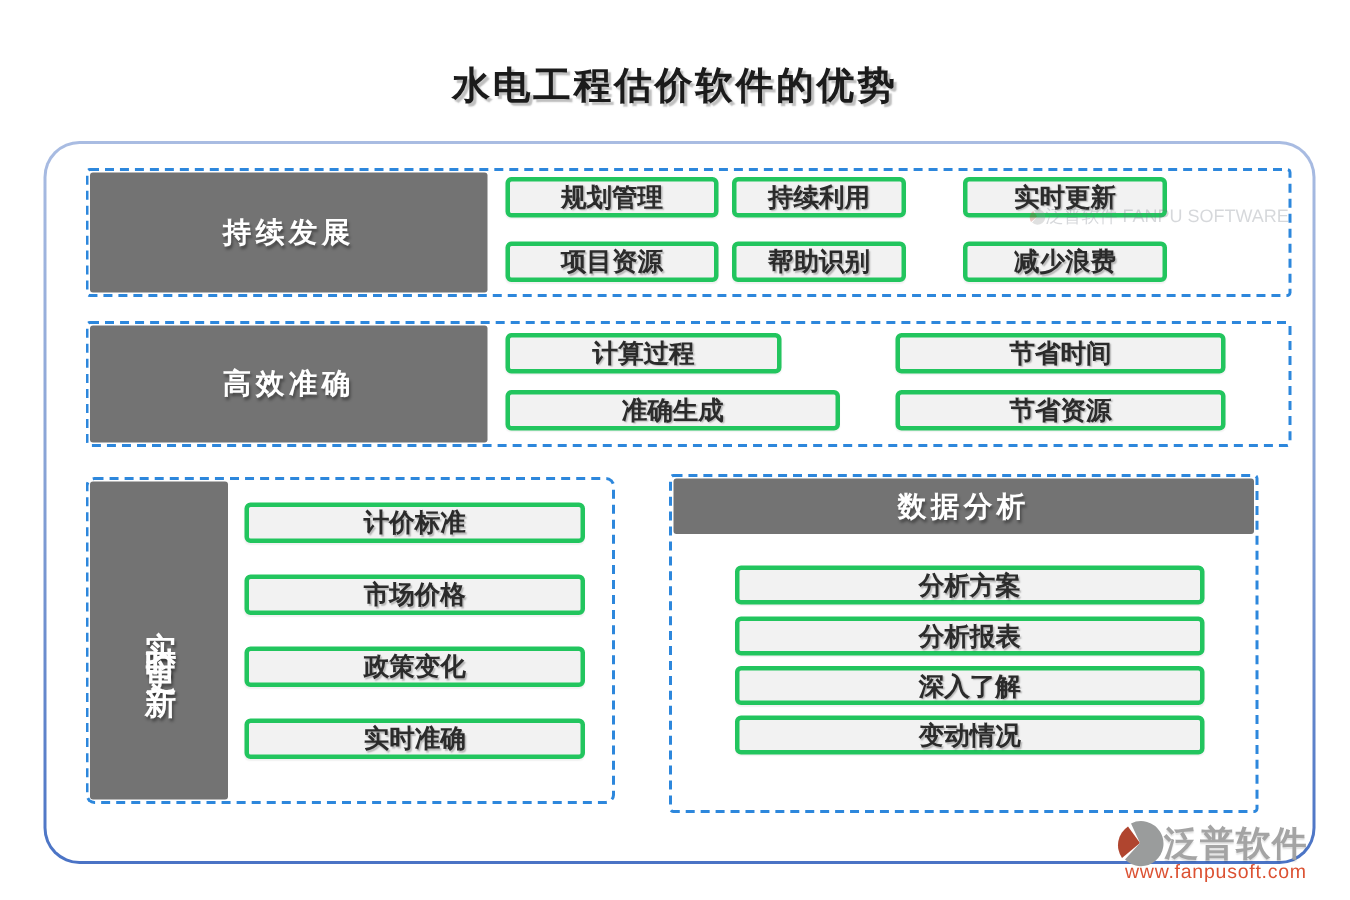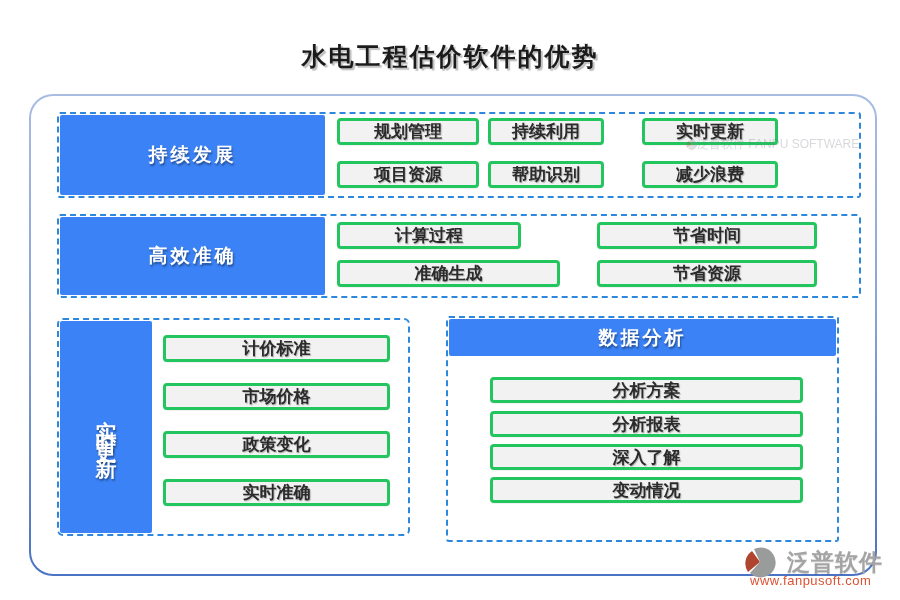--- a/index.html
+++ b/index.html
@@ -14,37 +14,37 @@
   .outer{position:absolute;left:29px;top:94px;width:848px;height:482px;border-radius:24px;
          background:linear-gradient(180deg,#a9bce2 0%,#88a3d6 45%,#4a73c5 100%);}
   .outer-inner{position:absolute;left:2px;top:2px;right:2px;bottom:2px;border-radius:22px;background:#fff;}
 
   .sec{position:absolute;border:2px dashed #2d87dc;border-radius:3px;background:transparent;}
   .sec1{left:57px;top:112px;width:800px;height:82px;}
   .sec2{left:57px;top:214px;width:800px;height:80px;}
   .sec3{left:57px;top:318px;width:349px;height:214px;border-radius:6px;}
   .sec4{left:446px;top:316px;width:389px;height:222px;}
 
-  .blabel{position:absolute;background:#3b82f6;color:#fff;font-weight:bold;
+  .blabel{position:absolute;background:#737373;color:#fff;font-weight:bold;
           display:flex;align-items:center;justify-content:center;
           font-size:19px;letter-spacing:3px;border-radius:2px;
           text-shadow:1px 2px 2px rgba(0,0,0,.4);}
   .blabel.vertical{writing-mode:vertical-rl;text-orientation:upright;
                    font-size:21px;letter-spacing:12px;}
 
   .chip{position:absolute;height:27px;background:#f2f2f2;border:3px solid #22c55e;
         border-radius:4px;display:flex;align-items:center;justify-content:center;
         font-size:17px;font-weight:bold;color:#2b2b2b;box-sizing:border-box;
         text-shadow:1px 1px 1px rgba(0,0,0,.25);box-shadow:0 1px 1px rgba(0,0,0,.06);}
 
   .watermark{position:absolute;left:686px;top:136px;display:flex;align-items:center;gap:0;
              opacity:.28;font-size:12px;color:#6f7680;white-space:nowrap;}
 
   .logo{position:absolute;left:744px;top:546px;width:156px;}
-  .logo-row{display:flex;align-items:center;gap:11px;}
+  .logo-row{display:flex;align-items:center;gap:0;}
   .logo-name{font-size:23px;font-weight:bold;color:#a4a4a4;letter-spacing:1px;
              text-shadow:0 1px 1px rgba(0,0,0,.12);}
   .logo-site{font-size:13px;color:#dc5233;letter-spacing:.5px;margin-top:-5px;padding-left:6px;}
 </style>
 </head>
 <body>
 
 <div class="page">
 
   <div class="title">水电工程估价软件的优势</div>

* **Directions**:
If an entry contains a picture, leave it out and repeat the rest exactly.

* **Output for this exercise**:
--- a/index.html
+++ b/index.html
@@ -14,37 +14,37 @@
   .outer{position:absolute;left:29px;top:94px;width:848px;height:482px;border-radius:24px;
          background:linear-gradient(180deg,#a9bce2 0%,#88a3d6 45%,#4a73c5 100%);}
   .outer-inner{position:absolute;left:2px;top:2px;right:2px;bottom:2px;border-radius:22px;background:#fff;}
 
   .sec{position:absolute;border:2px dashed #2d87dc;border-radius:3px;background:transparent;}
   .sec1{left:57px;top:112px;width:800px;height:82px;}
   .sec2{left:57px;top:214px;width:800px;height:80px;}
   .sec3{left:57px;top:318px;width:349px;height:214px;border-radius:6px;}
   .sec4{left:446px;top:316px;width:389px;height:222px;}
 
-  .blabel{position:absolute;background:#3b82f6;color:#fff;font-weight:bold;
+  .blabel{position:absolute;background:#737373;color:#fff;font-weight:bold;
           display:flex;align-items:center;justify-content:center;
           font-size:19px;letter-spacing:3px;border-radius:2px;
           text-shadow:1px 2px 2px rgba(0,0,0,.4);}
   .blabel.vertical{writing-mode:vertical-rl;text-orientation:upright;
                    font-size:21px;letter-spacing:12px;}
 
   .chip{position:absolute;height:27px;background:#f2f2f2;border:3px solid #22c55e;
         border-radius:4px;display:flex;align-items:center;justify-content:center;
         font-size:17px;font-weight:bold;color:#2b2b2b;box-sizing:border-box;
         text-shadow:1px 1px 1px rgba(0,0,0,.25);box-shadow:0 1px 1px rgba(0,0,0,.06);}
 
   .watermark{position:absolute;left:686px;top:136px;display:flex;align-items:center;gap:0;
              opacity:.28;font-size:12px;color:#6f7680;white-space:nowrap;}
 
   .logo{position:absolute;left:744px;top:546px;width:156px;}
-  .logo-row{display:flex;align-items:center;gap:11px;}
+  .logo-row{display:flex;align-items:center;gap:0;}
   .logo-name{font-size:23px;font-weight:bold;color:#a4a4a4;letter-spacing:1px;
              text-shadow:0 1px 1px rgba(0,0,0,.12);}
   .logo-site{font-size:13px;color:#dc5233;letter-spacing:.5px;margin-top:-5px;padding-left:6px;}
 </style>
 </head>
 <body>
 
 <div class="page">
 
   <div class="title">水电工程估价软件的优势</div>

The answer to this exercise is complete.